Debido a la imaginería procesionaria, pocas conmemoraciones ofrecen tantos motivos de confrontación como la Semana Santa. En estas fiestas convergen tradición y presente, pasión y costumbre, espíritu y materia sin que -por lo visto- estas colisiones anuales sirvan de revulsivo a la España airada.
Dicen que una serena aceptación de las paradojas procura tolerancia, si hay salud. Por contra, cuando impera la insania, los sujetos repelen con violencia las tensiones propias de la ambivalencia.

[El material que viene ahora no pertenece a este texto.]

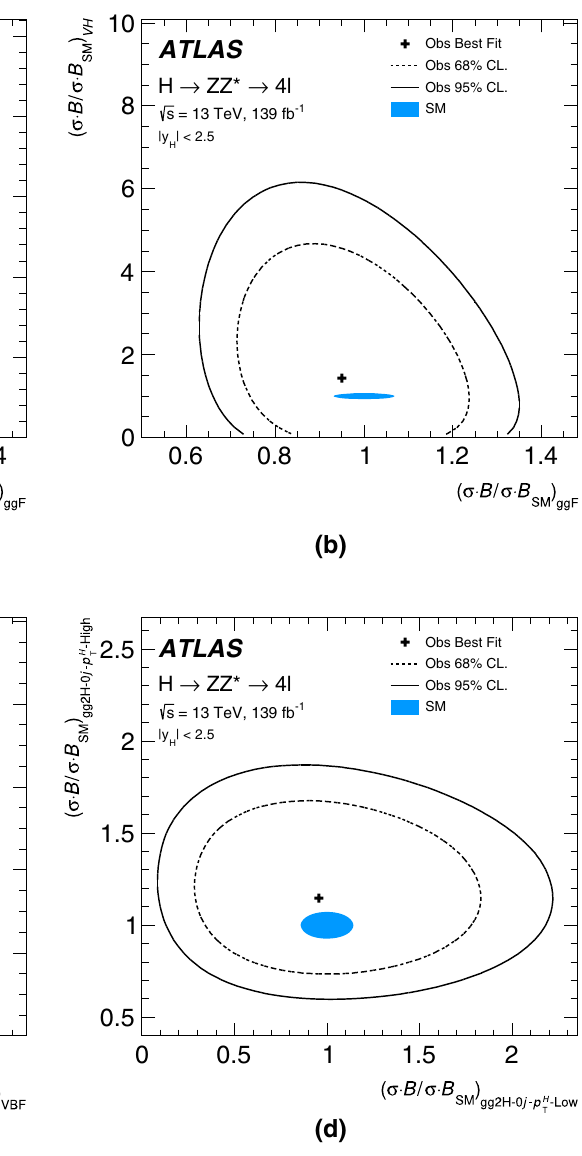
Fig. 11 Likelihood contours at 68% CL (dashed line) and 95% CL (solid line) in the ( a ) (ggF, VBF), ( b ) (ggF, VH ), ( c ) (VBF, VH ) and ( d ) (gg2H-0 j - p H -Low, gg2H-0 j - p H -High) plane. The SM prediction T T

A tenor de las polémicas de los últimos días sobre el protagonismo castrense en 200 actos religiosos y sobre las banderas a media asta por la muerte de Cristo en cuarteles y sedes de Defensa, cualquiera diría que la nuestra es una sociedad cada vez más enferma: la enfermedad del absurdo.
No se me ocurre nada más alejado del espíritu de tolerancia que subyace en el laicismo que invocar ese precepto constitucional para arremeter contra el Gobierno y contra los militares por implicarse, como han hecho siempre, en las procesiones. Guerreros y sacerdotes confundidos; una comunión anterior a las Cruzadas. Y lo más cínico es que los paladines de la indignación son los mismos que hacen de sus prejuicios sobre el Ejército y la bandera el andamiaje de su identidad.
Llevado a un extremo, ese laicismo de trinchera también justificaría empalar a los alcaldes que cortan las calles y plazas de nuestro Estado aconfesional para pasear santos y vírgenes; o para clausurar las capillas de los hospitales y centros penitenciarios: pobre beato Junqueras, rex de los indepes.
Un síntoma de que la enfermedad del absurdo avanza, es que la izquierda supuestamente real -el PSOE vía, por ejemplo, Zaida Cantero- se haya subido al carro de la polémica al ritmo que marcan los cornetines de la estridencia progre.
Como imagen editorial, ésta tomada en Palafolls, Barcelona, el Jueves Santo, cuando la Hermandad de Caballeros Legionarios tuvo que ser escoltada por los Mossos ante el asedio de una centuria de antifeixistes.
La foto es grandiosa -nunca mejor dicho- porque la rudeza de estos caballeros legionarios haciendo de camilleros del Cristo de la Buena Muerte desaparece por ensalmo. Observando la imagen es difícil saber si entran o salen de la furgoneta, si el Cristo se queda o marcha al exilio o al desván, si vencen los soldados o huyen de las hordas; y ese interrogante convierte la composición en una extraordinaria pietà.
Para colmo, el alcalde, un tal Valentí Agustí i Bassa, del PSC, se ha apresurado a recoger la siembra de la cizaña que él mismo ha abonado anunciado que el año próximo promoverá una consulta popular para permitir o vetar a los lejías en la procesión. ¿A esa adulteración se reduce su sentido democrático?
No sé dónde leí que, durante la República, en el Ateneo de Madrid, se votó la existencia de Dios y salió nones... por un voto. Democracia asamblearia, derecho a decidir, ya saben, volem votar. Dos mil años de Historia no han servido de nada:
“¿A quién queréis: a Jesús o a Barrabás”?